Selon des militants anti-régime, l’attaque est due à un raid aérien mené par les troupes du régime, mais une source militaire syrienne a assuré qu’elle avait été provoquée par deux missiles sol-air tirés par les rebelles et qui ont raté leur cible en tombant sur le campus.


« C’était le premier jour des examens trimestriels et des étudiants et des réfugiés font partie des victimes », a confirmé l’agence officielle Sana.


Le ministère de l’Enseignement supérieur a annoncé la fermeture des universités à travers le pays et la suspension des examens « en signe de deuil ».


Malgré les combats, l’université d’Alep avait ouvert ses portes à la mi-octobre.
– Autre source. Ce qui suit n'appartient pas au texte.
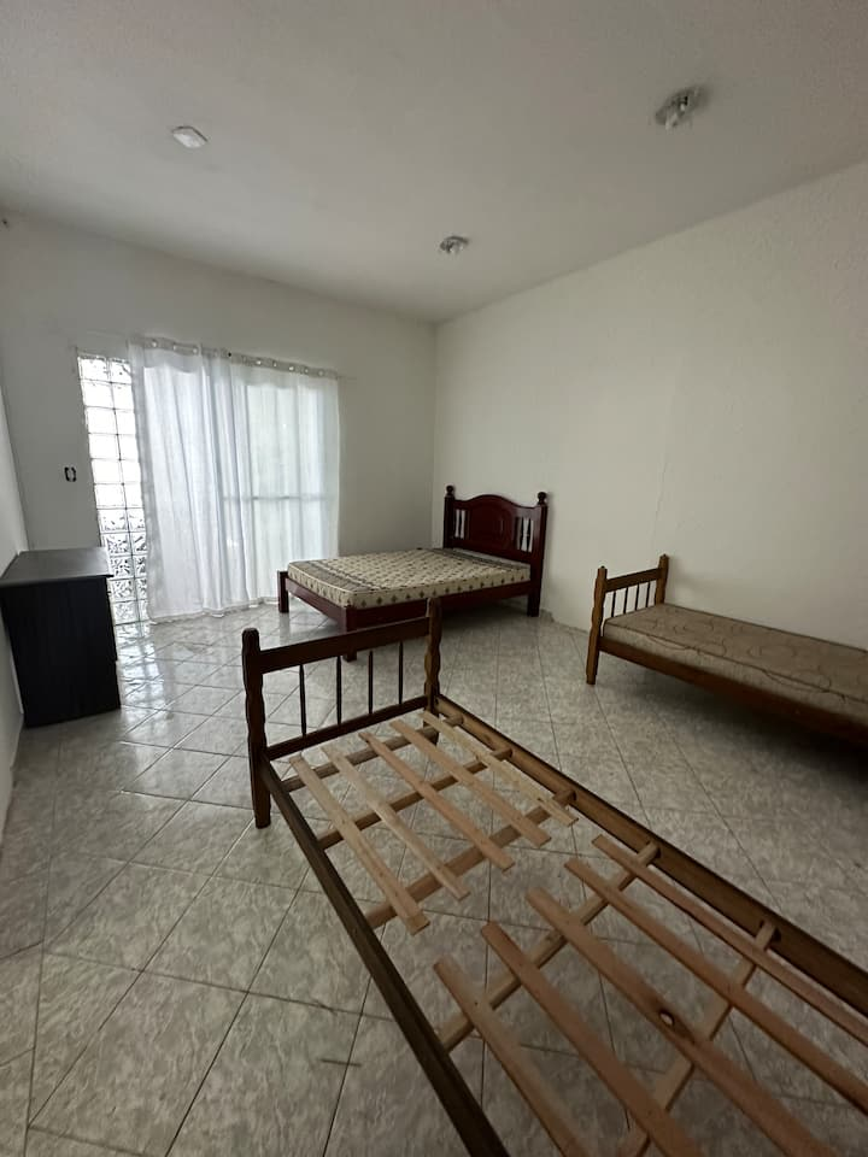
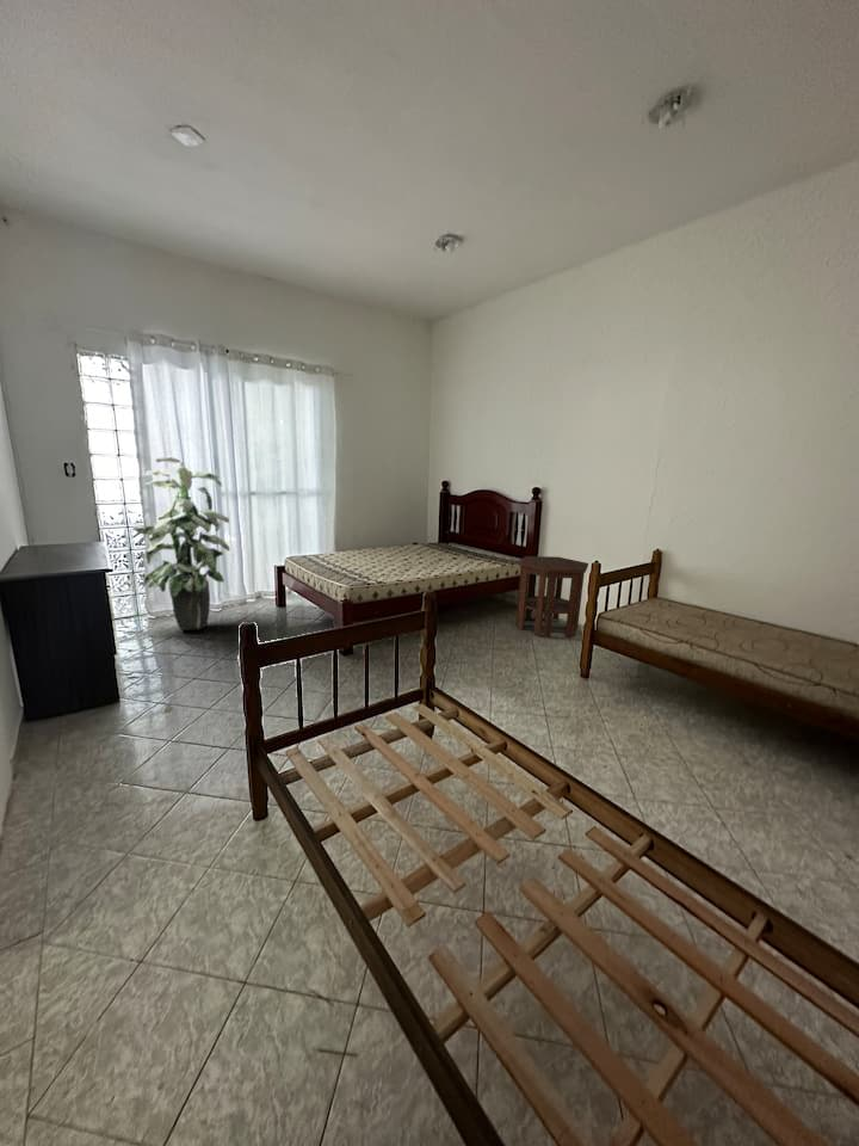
+ indoor plant [130,456,231,631]
+ side table [514,555,589,639]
Plusieurs attaques ont ensanglanté la Syrie où la guerre entre les troupes du régime d’une part et les rebelles aidés des civils armés et de jihadistes de l’autre, ne connaît aucun répit. Au total, au moins à 152 personnes, dont 128 civils, y ont perdu la vie à travers le pays mardi, selon l’OSDH.


Alors que la rébellion réclame le départ de M. Assad en vue d’une transition politique, ce dernier n’est pas prêt de partir et pourrait même briguer un nouveau mandat à la présidentielle de 2014 en s’appuyant principalement sur une armée qui lui est restée fidèle.


« Pourquoi l’exclure ? La différence c’est que maintenant le président et les autres candidats devront aller vers le peuple. Ce seront les urnes qui décideront de l’avenir de la Syrie », a dit le vice-ministre syrien des Affaires étrangères Djihad Moqdad à la BBC. Avant Bachar, son père a gouverné pendant 30 ans.